В эту ночь я не сомкнула глаз, хотя чувствовала себя совершенно разбитой. Этот летчик, его глаза смотрели на меня, и в ушах звучал его звонкий, молодой и твердый голос. Утром я хотела отправиться на явку, чтобы предупредить, что захвачен сбитый над городом советский ас, но не успела, к подъезду подкатила машина. Сам майор сидел в ней. «Нам приказано во что бы то ни стало выудить у него все об авиации. Есть данные, что он из этих новых частей, только что прилетевших сюда. Фрейлейн, вы должны поговорить с этим проклятым большевиком. Говорите ему, что хотите, только вытащите из него, что сумеете. Вас озолотят, слово чести, вы заслужите Железный крест».
Я никогда еще не видела этого спокойного, хладнокровного карьериста-палача в таком волнении. Он так волновался, что тут же проболтался о том, что в Харьков из ставки прилетел какой-то их авиационный генерал, которому эти сведения нужны до зарезу. У меня не было выбора. Поговорить с летчиком один на один было даже полезно для дела. Можно было предупредить его. Но я вспомнила этот взгляд, и мне, привыкшей все время жить под угрозой смерти, было страшно, именно страшно войти в его камеру. Вы представляете, кем я была в его глазах!
Но я заставила себя войти и, когда дверь захлопнулась за мной, даже подошла к нему. Со вчерашнего дня он еще более осунулся, похудел, глаза его раскрылись шире. Встретили они меня тем же презрительным взглядом. Мне показалось, что он даже как-то передернулся, когда я приблизилась к нему.
— Как вы себя чувствуете? Был ли у вас врач? — спросила я, чтобы как-то завязать разговор.
— У них ничего не вышло, теперь они натравливают на меня свою немецкую овчарку, — недобро усмехнулся он.
Я вспыхнула, слезы, должно быть, выступили у меня на глазах.
Голос у него был совсем тихий, он, видимо, очень ослаб за эту ночь, но он продолжал так же твердо и жестоко:
— Что же краснеешь, продажные шкуры не должны краснеть! Вот погоди, попадешься ты к нам, там тебе пропишут.
Я едва сдержалась, чтобы не грохнуться тут перед ним на колени и не рассказать ему всего, так тяжело звучали в его устах эти оскорбления.
А он продолжал, все повышая голос:
— Думаешь, отступишь с немцами, убежишь от нас? Догоним! В самом Берлине сыщем! Никуда от нас не уйдешь, не скроешься!

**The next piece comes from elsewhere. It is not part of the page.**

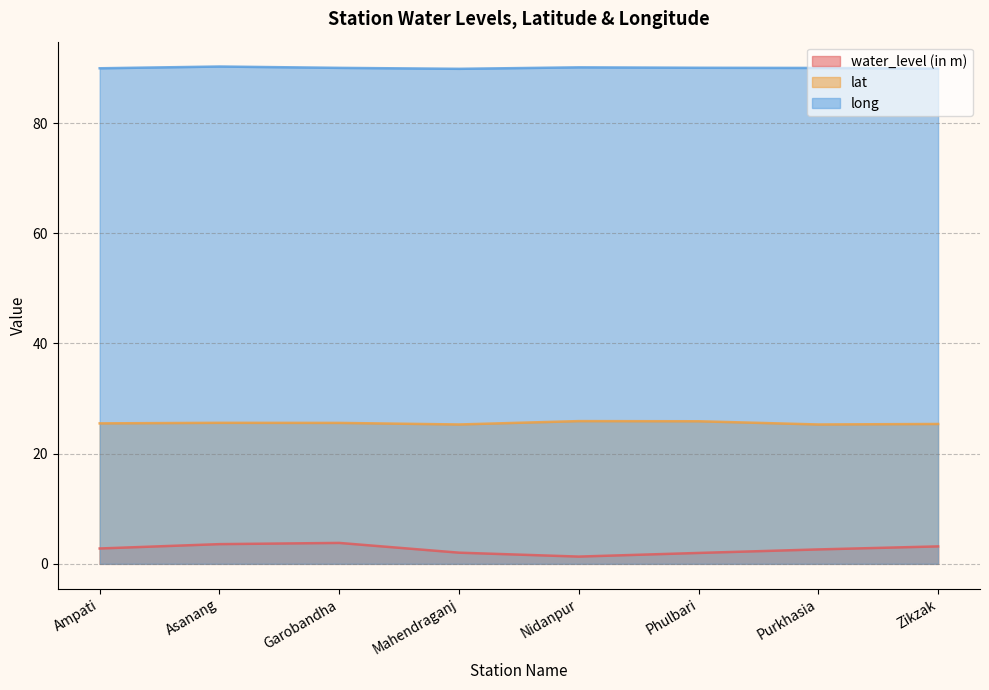

True or false: water_level (in m) has a value of 1.1 at Garobandha.

False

И он захохотал. Нет, не нервно, у него, должно быть, вовсе не было нервов, он захохотал злорадно, торжествующе, как будто он не лежал весь забинтованный, умирающий во вражеском застенке, а победителем стоял в Берлине, верша суд и расправу.
И тогда я бросилась к нему и зашептала, позабыв всякую осторожность:
— Они ничего не знают. Они хотят узнать от вас о каких-то новых авиационных частях. Здесь страшная паника. Они боятся, смертельно боятся. Не говорите им ничего, ни слова. Особенно опасайтесь этого вчерашнего рыжего майора. Это ужасный человек.

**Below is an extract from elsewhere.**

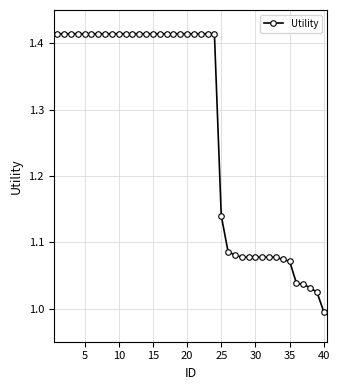

What is the average value?

1.3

Отпрянув от меня, он с удивлением слушал.
— Так, — сказал он и еще раз повторил: — Та-а-ак! — Глаза у него немного подобрели, но смотрели зорко и изучающе. — Та-ак, бывает, — он усмехнулся, но уже не зло, и вдруг, подмигнув мне, закричал во весь голос: — Прочь, продажная шкура! Ничего я тебе не Скажу, ни тебе и ни твоим хозяевам! Не добьетесь от меня ни слова!
Он долго кричал на всю тюрьму. Потом спросил тихо:
— Так вы?..
Я кивнула головой. Я вся дрожала, зубы мои выбивали дробь.